Catra rubbed her claws on her collarbone, as if polishing them, and then crossed her arms across her chest and leaned against the wall behind her, bending one knee to brace herself. “I mean, I just figured you’d forgotten everything from your boring little life once you left and joined them.” Her eyes flicked over to Glimmer. “I’ll admit, even I thought you’d show up after the Fright Zone was razed, but I should have known better. You’d told me you were done with that place. Should have known a little massacre wouldn’t get in the way of your dreams.” She said the last word with naked disdain.

Adora was speechless. The fact of Catra, Catra alive, Catra whole and breathing and perfect, was already too much. She couldn’t even imagine how they could be together again and Catra could be mad.

“Catra, I’m sorry,” Adora started, the old instinct to comfort returning all at once, “I think you’re confused about something, I—”

“The only thing I’m confused about—” Catra propelled herself away from the wall, stalking toward  Adora. “Is how you’d dare show your face here.”

“What?” Adora breathed. “Catra what are you talking about? I’m just so happy to see—”

“You left me there.” Catra pressed a sharp claw into Adora’s chest. “I waited for you. I waited months for you!”

“Leave you?” Adora said. She was so lost she could do little more than repeat Catra’s words. She couldn’t stop running her eyes over Catra in amazement. She wanted to laugh, despite Catra’s anger. She felt like she and Catra were living in separate dimensions, side by side, able to see but not touch. Hear, but not understand. She wanted to take Catra by the shoulders and shake sense into her. Didn’t she know nothing else mattered? She was alive. “I didn’t leave you anywhere,” Adora said.

“Is that right?” Catra’s words were acidic. “Guess I just imagined being stuck in that cave for three months.”

“You were—why were you…?” Adora’s mind was reeling. She hadn’t let herself dwell on that time for so long. Finding the Fright Zone gone, the sword in the ashes, the grief that had taken her, stripped her body down to bone.

“Get out,” Catra said, not meeting Adora’s eyes, her voice rough.

Adora took a step back. She wished Catra would just throw a punch, that they could tussle and fight it out like they used to as kids. Anything but this.
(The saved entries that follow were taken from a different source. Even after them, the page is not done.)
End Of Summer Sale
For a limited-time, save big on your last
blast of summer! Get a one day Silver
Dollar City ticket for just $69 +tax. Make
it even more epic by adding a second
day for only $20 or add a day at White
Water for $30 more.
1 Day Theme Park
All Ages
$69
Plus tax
“Take your Angels and leave before you get us all killed.” Catra walked forward, and Adora’s heart leapt, despite everything, but Catra was only getting closer to Adora because she was between Catra and the door. Catra stopped at the doorway. “And don’t look at me like that,” she said, tearing her eyes away from Adora’s. “I don’t know what you were thinking coming here.”
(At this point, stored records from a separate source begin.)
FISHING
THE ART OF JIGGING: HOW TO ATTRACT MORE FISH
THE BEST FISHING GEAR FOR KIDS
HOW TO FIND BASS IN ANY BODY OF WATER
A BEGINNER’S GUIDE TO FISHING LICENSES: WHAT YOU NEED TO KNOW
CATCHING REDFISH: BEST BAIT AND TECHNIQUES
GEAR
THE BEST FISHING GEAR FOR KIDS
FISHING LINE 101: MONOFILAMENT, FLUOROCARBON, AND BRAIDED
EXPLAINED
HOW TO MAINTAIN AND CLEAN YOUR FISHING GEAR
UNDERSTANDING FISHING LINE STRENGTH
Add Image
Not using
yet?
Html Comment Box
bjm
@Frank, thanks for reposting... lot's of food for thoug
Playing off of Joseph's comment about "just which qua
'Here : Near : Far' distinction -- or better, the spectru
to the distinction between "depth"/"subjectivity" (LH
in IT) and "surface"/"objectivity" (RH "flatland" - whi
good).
“What I was thinking?” Adora cried. “I thought you were dead.” Her voice broke. Some part of her had realized that Catra didn’t know this fact, as obvious, as present and real as gravity. “I never would have left you. Never. Catra, I’ve missed you. So much. I—Catra.” Adora didn’t know how to explain that Catra’s death broke her heart. Wasn’t it obvious?

Catra stopped. Her tail flicked, back and forth, swatting the door frame. “You’re lying. Get your people out. You’re nothing to me now. You were dead to me a long time ago.” She was snarling now, a menace Adora had never heard directed at her before. She turned to leave, stopped, turned her face halfway to Adora without meeting her eyes. “You better forget my name now,” she hissed. “If I hear you say it again, I’ll kill you myself.”